-- Data supplied --
● ● ●

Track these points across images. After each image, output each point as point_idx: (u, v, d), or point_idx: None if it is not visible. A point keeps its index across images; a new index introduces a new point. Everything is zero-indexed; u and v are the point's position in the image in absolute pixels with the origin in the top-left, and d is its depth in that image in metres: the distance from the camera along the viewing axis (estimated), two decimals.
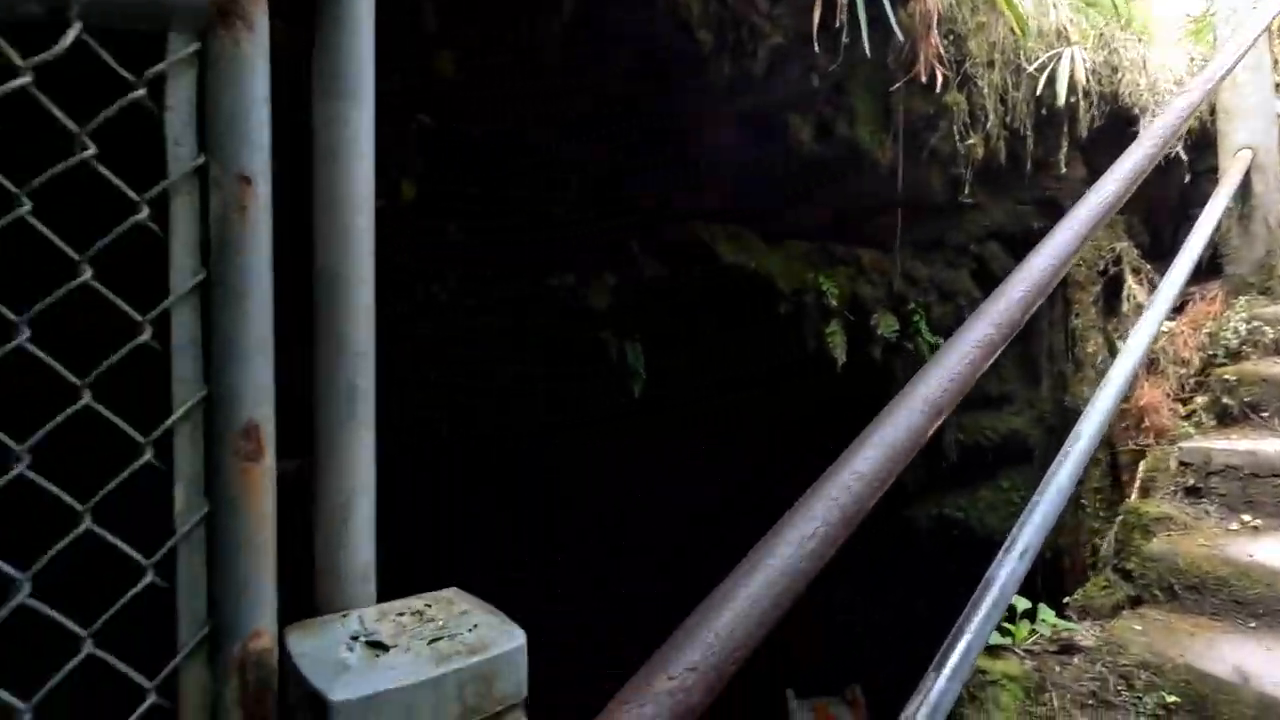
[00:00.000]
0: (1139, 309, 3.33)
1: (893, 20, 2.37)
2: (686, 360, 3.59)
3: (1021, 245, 3.73)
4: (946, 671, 1.31)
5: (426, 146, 2.23)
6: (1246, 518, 2.11)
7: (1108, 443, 3.37)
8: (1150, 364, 3.20)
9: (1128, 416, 3.27)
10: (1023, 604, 2.06)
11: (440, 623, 0.70)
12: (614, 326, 3.30)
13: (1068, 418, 3.95)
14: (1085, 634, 2.04)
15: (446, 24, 1.95)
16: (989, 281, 3.82)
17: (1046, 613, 2.12)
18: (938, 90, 2.82)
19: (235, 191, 0.72)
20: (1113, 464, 3.53)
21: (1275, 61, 3.27)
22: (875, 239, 3.61)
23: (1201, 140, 3.58)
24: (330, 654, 0.64)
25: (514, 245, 2.91)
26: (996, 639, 1.94)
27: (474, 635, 0.68)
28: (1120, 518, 2.42)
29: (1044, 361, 3.93)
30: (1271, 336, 2.71)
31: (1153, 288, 3.48)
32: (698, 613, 0.70)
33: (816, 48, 2.26)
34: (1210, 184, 3.23)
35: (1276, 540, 1.98)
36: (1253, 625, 1.80)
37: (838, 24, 2.30)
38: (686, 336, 3.59)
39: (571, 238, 3.00)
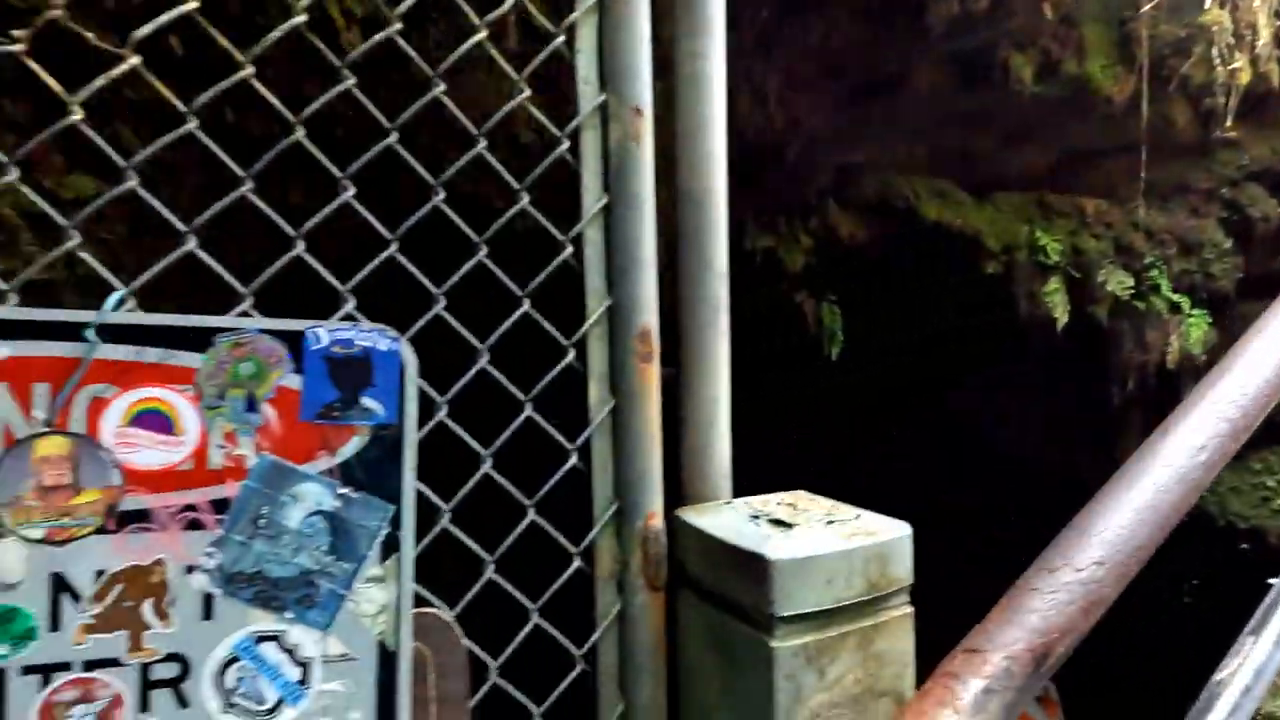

● ● ●

-- Work request --
Leave out every picture and copy, exactly as written, the lines from the one with "21: (1275, 61, 3.27)" through the end of the records above.

-- Solution for this problem --
21: (1275, 61, 3.27)
22: (875, 239, 3.61)
23: (1201, 140, 3.58)
24: (330, 654, 0.64)
25: (514, 245, 2.91)
26: (996, 639, 1.94)
27: (474, 635, 0.68)
28: (1120, 518, 2.42)
29: (1044, 361, 3.93)
30: (1271, 336, 2.71)
31: (1153, 288, 3.48)
32: (698, 613, 0.70)
33: (816, 48, 2.26)
34: (1210, 184, 3.23)
35: (1276, 540, 1.98)
36: (1253, 625, 1.80)
37: (838, 24, 2.30)
38: (686, 336, 3.59)
39: (571, 238, 3.00)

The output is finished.